How to tune learning rate for machine learning / deep learning?



In the Udacity's Intro to TensorFlow for Deep Learning course, Aurélien Géron introduces an interesting and simple way of automate the selection of learning rate for training your model automatically to some extent.

The idea is that setting up a LearningRateScheduler and test several learning rates (in a increased manner) for n epochs, and plot the loss history graph to see what will be suitable value range of learning rate based on where the loss starts to jiggle and eventually burst up.

Here is the code snippet for training 100 epochs with learning rate being increased by 10 every 30 epochs from 1e-6, i.e., 1e-6 => 1e-5 (from epoch30) => 1e-4 (from epoch60) => 1e-3 (from epoch90).

# Tensorflow 2.9.1
# Every 30 epochs increases by 10
lr_schedule = tf.keras.callbacks.LearningRateScheduler(
    lambda epoch: 1e-6 * 10**(epoch / 30))
    
optimizer = tf.keras.optimizers.SGD(lr=1e-6, momentum=0.9)
model.compile(loss=tf.keras.losses.Huber(),
              optimizer=optimizer,
              metrics=["mae"])
history = model.fit(train_set, epochs=100, callbacks=[lr_schedule])

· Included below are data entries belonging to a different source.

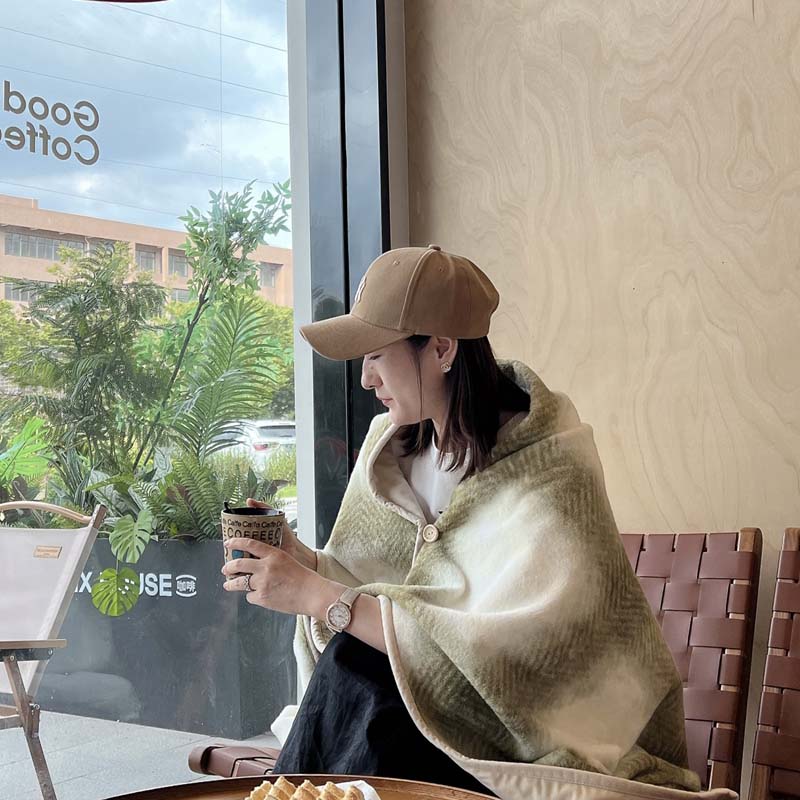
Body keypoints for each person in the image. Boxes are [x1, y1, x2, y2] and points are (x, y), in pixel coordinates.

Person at [221, 245, 701, 798]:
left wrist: (317, 595)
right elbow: (373, 595)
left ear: (442, 348)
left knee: (366, 671)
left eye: (376, 356)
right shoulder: (389, 449)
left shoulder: (550, 469)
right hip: (412, 736)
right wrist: (301, 562)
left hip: (521, 750)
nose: (366, 379)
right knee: (363, 669)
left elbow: (521, 662)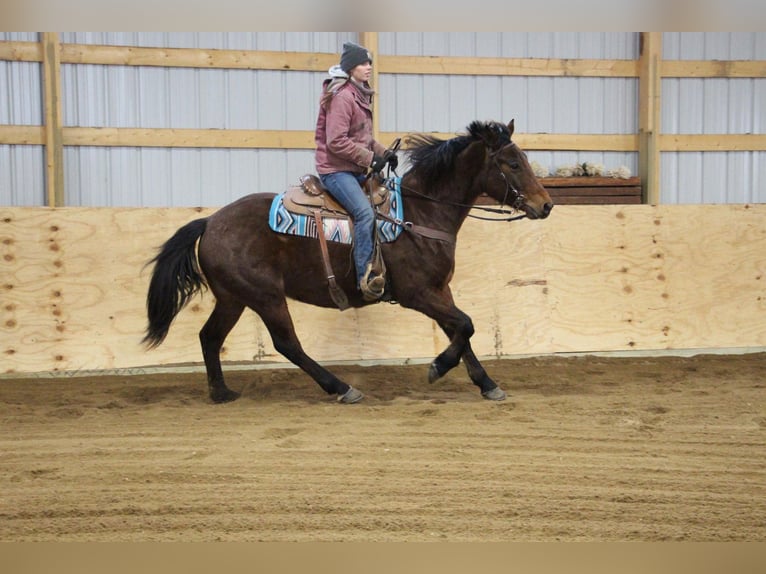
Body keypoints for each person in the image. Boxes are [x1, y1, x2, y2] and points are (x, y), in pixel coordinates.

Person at [314, 41, 398, 301]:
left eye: (370, 62)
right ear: (350, 68)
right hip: (336, 171)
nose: (369, 67)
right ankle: (365, 277)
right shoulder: (343, 97)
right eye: (363, 63)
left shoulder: (357, 94)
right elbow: (336, 141)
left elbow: (363, 138)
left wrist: (385, 153)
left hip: (352, 167)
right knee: (364, 214)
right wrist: (371, 158)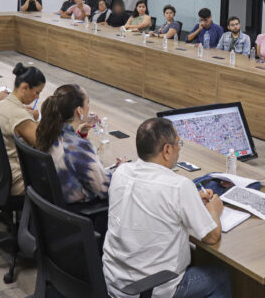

plt.semilogx(history.history["lr"], history.history["loss"])
plt.axis([1e-6, 1e-3, 0, 20])
plt.show()

Based on the produced training loss history below, we can see from 1e-4 the loss history start to be unstable and increasing with a larger value of 1e-3. Therefore, we can choose 1e-5 as an approprieate value for our learning rate.